Matthew 23 has the clearest theme of any chapter in the New Testament: hypocrisy. The entire chapter is devoted to Jesus roasting the Pharisees over their central vise, and His words serve as a warning both to those original offenders, and also to those of us tempted to follow in their footsteps.
But what is hypocrisy? It is clear Jesus strongly condemns it… but what is it?
The Greek word Jesus uses here literally means “actor” - someone who “puts on a role” or a “false face.” Jesus is accusing the Pharisees of pretending to be someone they are not. The term is fitting - the Pharisees put on an excellent show of being pious religious people who simply wished to be holy. In reality, however, their real purpose was not to glory God, but themselves. They didn’t care about being righteous - only looking the part.
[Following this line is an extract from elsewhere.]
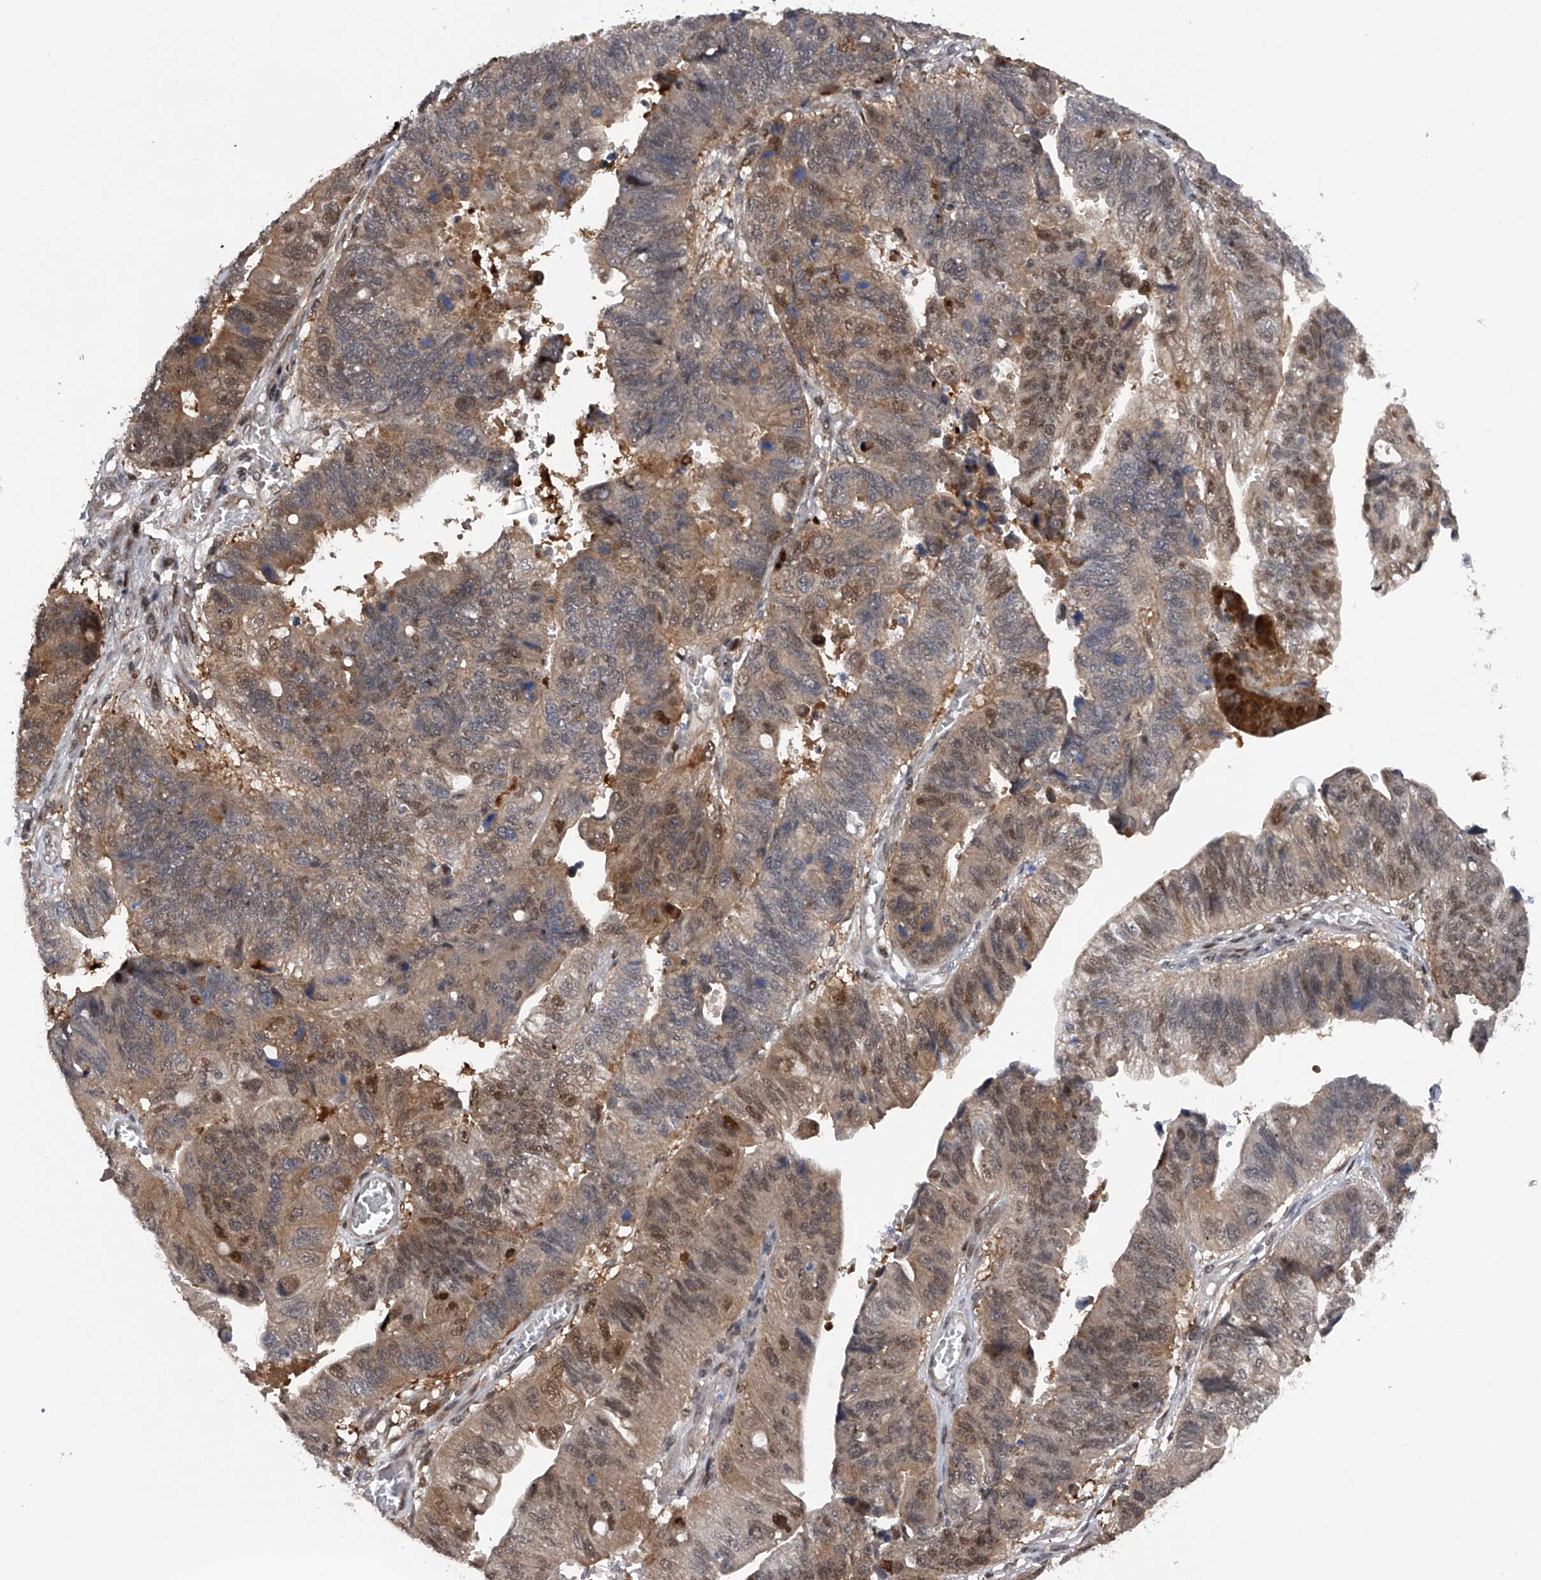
{"staining": {"intensity": "weak", "quantity": "25%-75%", "location": "cytoplasmic/membranous,nuclear"}, "tissue": "stomach cancer", "cell_type": "Tumor cells", "image_type": "cancer", "snomed": [{"axis": "morphology", "description": "Adenocarcinoma, NOS"}, {"axis": "topography", "description": "Stomach"}], "caption": "Weak cytoplasmic/membranous and nuclear staining is appreciated in approximately 25%-75% of tumor cells in stomach adenocarcinoma. (IHC, brightfield microscopy, high magnification).", "gene": "RWDD2A", "patient": {"sex": "male", "age": 59}}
One important note before we move on - Jesus’ problem with the Pharisees isn’t that they wanted to be good. Notice in verse 2 that He says, “So you must be careful to do everything they tell you. But do not do what they do, for they do not practice what they preach.” He actually commends the Pharisees for saying all the right things. His problem is that this appearance of holiness is only skin-deep - beneath the surface, they are “white-washed tombs” who have no real love of God nor desire to be like Him. They want the recognition and respect of others that comes from being “godly,” but aren’t willing to put in the work.
If you’ve spent any time at church you have undoubtedly seen someone who fits this description. We’ve all known that condensing preacher who rails against every sin in the book… except those to which he is tempted. We have all met the stuck-up church lady who is quick to condemn the fashion taste or language of others, but is completely obvious to her own arrogance and hatred. In fact, hypocrisy is such a problem in the church that it is regularly cited by former-Christians as a chief reason they left the church. Modern day Pharisees are just as eager to “shut the door of the kingdom of heaven in people’s faces” (v.13) as their ancient predecessors.
If we are truly honest with ourselves, and with God, we will realize that, not only have we seen that person at church, but in our own reflection. We have all BEEN that person. That admission - that I am not perfect, that I need forgiveness and do not live up to the message I preach - is difficult. So difficult, in fact, that most Pharisees in Jesus’ day and our own would rather suffer damnation than admit it. Yet, acknowledging that truth is the first step to recovering from our own hypocrisy. We should all learn to adopt the tone of Paul, who preached boldly that “Christ Jesus came into the world to save sinners—of whom I am the worst.” (1 Tim. 1:15 NIV).
Such vulnerability is not only the best cure to our hypocritical tendencies, but is also critical for our own witness in the world.